The complexity of identifying a novel agent has been described,9 and this delay between suspicion and confirmation certainly would have had greater impact on secondary transmission. Even with a high index of suspicion, three cases of nosocomial transmission occurred despite measures being implemented to ostensibly prevent VHF transmission. Despite exhaustive enquiry, no specific exposure to infected fluids or blood was noted (splashes/needle stick injury). This prompts reassessment of adherence not only to strict barrier practices and wearing of personal protective equipment which includes gloves, gown and mask, but also to effective and safe removal of the personal protective equipment.

Potential outbreak scenarios are also hampered by poor preparation of logistic protocols. Auxiliary staff (including cleaning, catering, laboratory, radiology and transport personnel) had to be hastily considered and organized, with no clear guideline protocols in place. Contact tracing included them in the surveillance, which rapidly increased the total number of contacts to 94.4

Surveillance studies of rodents in Lusaka did not identify a reservoir of LUJV, but the identification of two novel arenaviruses illustrates a worrying possibility.15,16 Rapidly expanding urbanization, travel and accessibility of previously remote areas increase the possibility of further cases of novel agents being found.

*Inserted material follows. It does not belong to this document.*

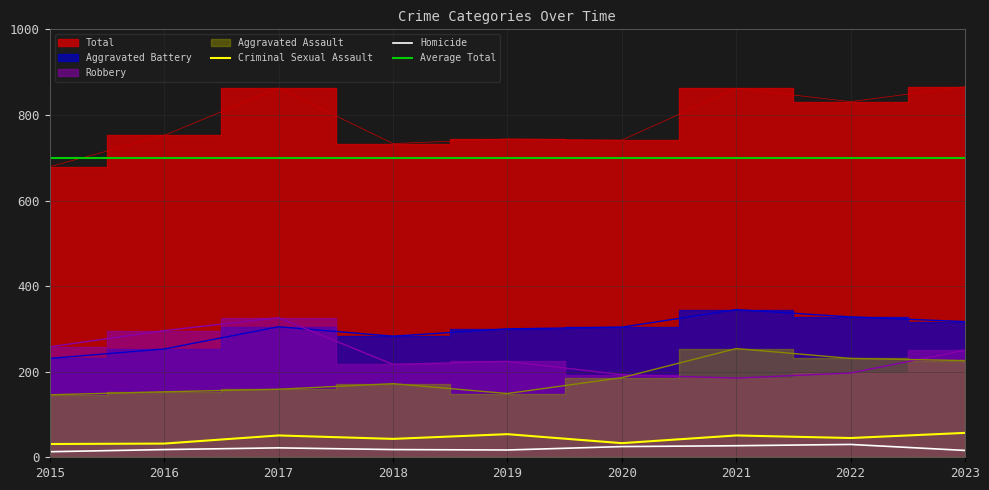

What is the value of the Criminal Sexual Assault point at the 5th from the left?

54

It is hoped that increasing awareness among health care systems globally and implementation of broad-based organized structures would impact earlier detection and containment of future outbreaks.

Further studies into the molecular and cellular mechanisms of viral pathogenicity would hopefully elucidate further therapeutic targets. In this vein, therapeutic trials in animal models (such as 13/N strain guinea pigs) may be of value.32

Acknowledgment

The authors thank Dr Daniel Bausch for his invaluable earlier contributions and critical review of the manuscript.

Disclosure

The authors report no conflicts of interest in this work.